Copy down word for word the part of the passage below on making mini-courses that runs from "Smaller versions of" up to and including "charge higher rates.".

Text under study:

====================

Smaller versions of a big idea aren’t just a good practice for saving time, money and effort in course creation. They’re also a great way for any entrepreneur to earn substantial income by creating courses. These days it’s easier than ever to create digital products and start getting paid online. People will shell out good money to solve a frustrating problem or to learn new skills that allow them to charge higher rates.
Michelle Martello, an award-winning designer, a digital strategist and the founder of Minima Designs, has some counterintuitive advice when creating a course: think small. Martello outlines her five-step plan on how making a mini-course can lead to big payoffs.
1. Think Practical When It Comes To Topics
“It’s easy for a customer to say yes to a mini-courses that helps their business become more profitable or helps them become more efficient—especially when it comes to arduous tasks. Maybe you’re rocking your kid’s virtual classroom and other parents could benefit from your planning secrets. Or you know how to make amazing, clean skin care products using household ingredients. Or perhaps you create animated graphics in Canva. I’ve seen all of these examples sold as successful mini-courses,” says Martello.
“Brainstorm a list of topics that you could teach in 120 minutes or less. Two hours is the perfect length because it allows students to schedule your mini-class during their workday or weekend.”

====================

Material shown:
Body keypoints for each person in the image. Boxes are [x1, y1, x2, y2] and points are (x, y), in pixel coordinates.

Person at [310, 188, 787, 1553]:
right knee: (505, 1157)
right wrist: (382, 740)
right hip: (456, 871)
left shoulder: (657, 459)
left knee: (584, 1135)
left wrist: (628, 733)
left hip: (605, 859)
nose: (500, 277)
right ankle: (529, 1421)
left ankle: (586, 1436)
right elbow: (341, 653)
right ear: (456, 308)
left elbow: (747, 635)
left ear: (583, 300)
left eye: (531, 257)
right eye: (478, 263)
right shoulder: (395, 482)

====================

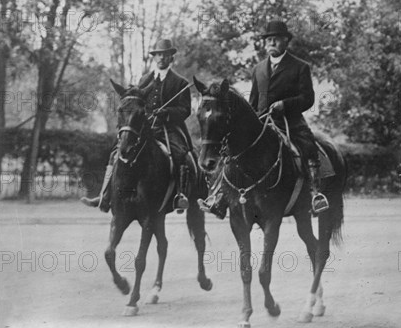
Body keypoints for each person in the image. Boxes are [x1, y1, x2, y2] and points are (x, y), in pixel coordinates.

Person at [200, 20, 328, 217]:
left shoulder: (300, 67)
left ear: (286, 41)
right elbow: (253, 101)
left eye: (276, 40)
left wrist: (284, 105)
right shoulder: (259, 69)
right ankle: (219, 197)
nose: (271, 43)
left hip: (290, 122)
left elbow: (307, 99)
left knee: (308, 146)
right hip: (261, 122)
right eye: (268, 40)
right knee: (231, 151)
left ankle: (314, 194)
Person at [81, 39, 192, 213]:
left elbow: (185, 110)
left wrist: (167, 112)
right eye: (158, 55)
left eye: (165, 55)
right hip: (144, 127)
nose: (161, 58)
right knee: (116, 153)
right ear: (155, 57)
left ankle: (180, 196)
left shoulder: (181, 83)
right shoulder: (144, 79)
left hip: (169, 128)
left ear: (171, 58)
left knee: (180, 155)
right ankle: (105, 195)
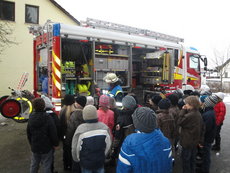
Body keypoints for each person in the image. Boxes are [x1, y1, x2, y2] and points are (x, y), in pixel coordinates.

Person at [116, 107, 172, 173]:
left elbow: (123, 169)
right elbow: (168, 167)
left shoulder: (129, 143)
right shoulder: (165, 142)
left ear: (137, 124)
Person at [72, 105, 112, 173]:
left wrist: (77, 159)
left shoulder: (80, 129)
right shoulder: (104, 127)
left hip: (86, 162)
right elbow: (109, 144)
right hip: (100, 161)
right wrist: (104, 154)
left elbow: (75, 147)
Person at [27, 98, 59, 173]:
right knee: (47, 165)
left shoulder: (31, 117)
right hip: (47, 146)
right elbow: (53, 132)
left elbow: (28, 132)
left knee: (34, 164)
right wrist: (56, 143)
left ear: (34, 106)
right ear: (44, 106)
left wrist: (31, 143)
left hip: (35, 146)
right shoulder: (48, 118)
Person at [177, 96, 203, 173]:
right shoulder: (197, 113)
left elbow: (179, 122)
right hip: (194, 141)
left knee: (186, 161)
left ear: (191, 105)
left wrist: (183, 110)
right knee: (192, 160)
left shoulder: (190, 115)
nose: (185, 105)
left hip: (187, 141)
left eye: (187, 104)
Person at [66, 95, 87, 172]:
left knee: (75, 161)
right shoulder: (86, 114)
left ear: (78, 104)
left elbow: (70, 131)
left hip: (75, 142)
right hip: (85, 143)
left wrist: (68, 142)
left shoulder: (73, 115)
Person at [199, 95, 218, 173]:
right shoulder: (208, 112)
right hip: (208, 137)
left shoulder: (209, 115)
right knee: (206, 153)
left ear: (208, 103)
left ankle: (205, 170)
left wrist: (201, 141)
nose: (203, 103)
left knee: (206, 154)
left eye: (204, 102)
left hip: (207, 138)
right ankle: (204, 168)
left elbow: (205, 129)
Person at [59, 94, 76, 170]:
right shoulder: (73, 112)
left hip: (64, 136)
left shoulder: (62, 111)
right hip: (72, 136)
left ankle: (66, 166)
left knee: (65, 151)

====================

Exercise answer:
Smaller versions of a big idea aren’t just a good practice for saving time, money and effort in course creation. They’re also a great way for any entrepreneur to earn substantial income by creating courses. These days it’s easier than ever to create digital products and start getting paid online. People will shell out good money to solve a frustrating problem or to learn new skills that allow them to charge higher rates.